Exercise directions |
Restate word for word the lines below from the one that has "- liver: box" through the one that has "right, bottom; pixels)", keeping both and dropping all pictures.

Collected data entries
━━━━━━━━━━━━━━━━━━━━━━━━━━━━━━

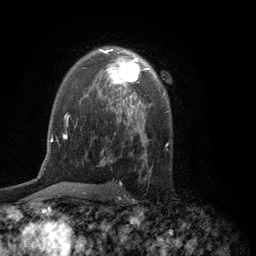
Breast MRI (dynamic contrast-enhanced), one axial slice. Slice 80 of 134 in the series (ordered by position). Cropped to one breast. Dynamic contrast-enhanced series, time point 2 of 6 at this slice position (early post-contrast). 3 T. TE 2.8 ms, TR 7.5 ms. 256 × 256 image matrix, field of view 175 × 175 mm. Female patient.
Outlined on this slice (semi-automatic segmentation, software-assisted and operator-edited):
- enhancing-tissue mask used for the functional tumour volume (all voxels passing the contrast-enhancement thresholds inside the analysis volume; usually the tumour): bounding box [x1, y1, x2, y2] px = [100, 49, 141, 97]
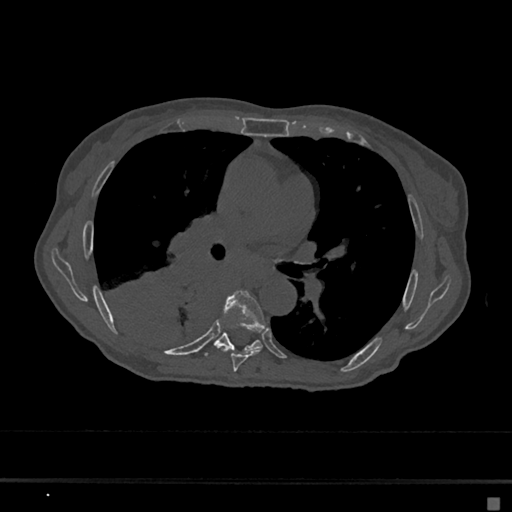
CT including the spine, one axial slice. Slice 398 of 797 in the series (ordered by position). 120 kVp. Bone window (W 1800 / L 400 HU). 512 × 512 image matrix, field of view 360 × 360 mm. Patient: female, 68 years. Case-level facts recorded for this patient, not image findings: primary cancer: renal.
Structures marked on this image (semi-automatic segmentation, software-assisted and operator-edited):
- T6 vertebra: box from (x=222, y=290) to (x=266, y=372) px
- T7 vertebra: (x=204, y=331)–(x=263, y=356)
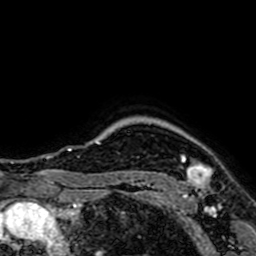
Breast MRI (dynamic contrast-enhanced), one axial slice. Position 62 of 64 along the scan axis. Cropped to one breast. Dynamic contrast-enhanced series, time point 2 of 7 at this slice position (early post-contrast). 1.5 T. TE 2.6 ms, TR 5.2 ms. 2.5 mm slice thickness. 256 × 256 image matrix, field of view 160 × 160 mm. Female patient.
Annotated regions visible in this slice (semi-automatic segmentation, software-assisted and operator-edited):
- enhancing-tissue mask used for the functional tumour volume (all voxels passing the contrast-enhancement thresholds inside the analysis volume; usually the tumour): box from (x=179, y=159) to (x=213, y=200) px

━━━━━━━━━━━━━━━━━━━━━━━━━━━━━━

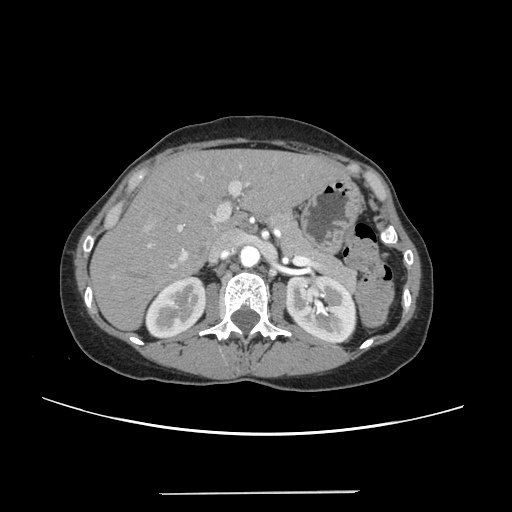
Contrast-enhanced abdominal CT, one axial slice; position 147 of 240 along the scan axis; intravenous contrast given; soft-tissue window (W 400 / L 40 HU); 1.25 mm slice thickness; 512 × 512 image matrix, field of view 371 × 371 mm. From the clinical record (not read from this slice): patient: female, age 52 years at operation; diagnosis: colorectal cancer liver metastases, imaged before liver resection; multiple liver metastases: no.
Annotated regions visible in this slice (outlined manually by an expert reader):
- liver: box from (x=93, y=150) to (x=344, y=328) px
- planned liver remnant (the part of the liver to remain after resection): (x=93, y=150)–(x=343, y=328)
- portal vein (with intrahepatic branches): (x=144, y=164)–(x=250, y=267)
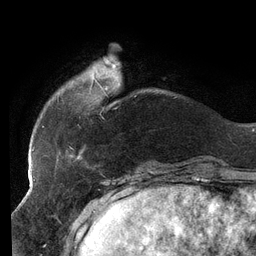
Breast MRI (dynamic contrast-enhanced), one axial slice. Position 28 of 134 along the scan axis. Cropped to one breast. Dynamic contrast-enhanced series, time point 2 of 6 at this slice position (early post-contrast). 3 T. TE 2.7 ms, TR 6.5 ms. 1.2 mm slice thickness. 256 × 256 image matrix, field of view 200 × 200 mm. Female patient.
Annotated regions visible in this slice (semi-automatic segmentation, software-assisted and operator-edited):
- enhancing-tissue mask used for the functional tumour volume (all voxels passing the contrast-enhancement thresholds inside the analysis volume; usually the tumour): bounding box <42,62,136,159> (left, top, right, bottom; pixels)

━━━━━━━━━━━━━━━━━━━━━━━━━━━━━━

Result of this task |
- liver: box from (x=93, y=150) to (x=344, y=328) px
- planned liver remnant (the part of the liver to remain after resection): (x=93, y=150)–(x=343, y=328)
- portal vein (with intrahepatic branches): (x=144, y=164)–(x=250, y=267)
Breast MRI (dynamic contrast-enhanced), one axial slice. Position 28 of 134 along the scan axis. Cropped to one breast. Dynamic contrast-enhanced series, time point 2 of 6 at this slice position (early post-contrast). 3 T. TE 2.7 ms, TR 6.5 ms. 1.2 mm slice thickness. 256 × 256 image matrix, field of view 200 × 200 mm. Female patient.
Annotated regions visible in this slice (semi-automatic segmentation, software-assisted and operator-edited):
- enhancing-tissue mask used for the functional tumour volume (all voxels passing the contrast-enhancement thresholds inside the analysis volume; usually the tumour): bounding box <42,62,136,159> (left, top, right, bottom; pixels)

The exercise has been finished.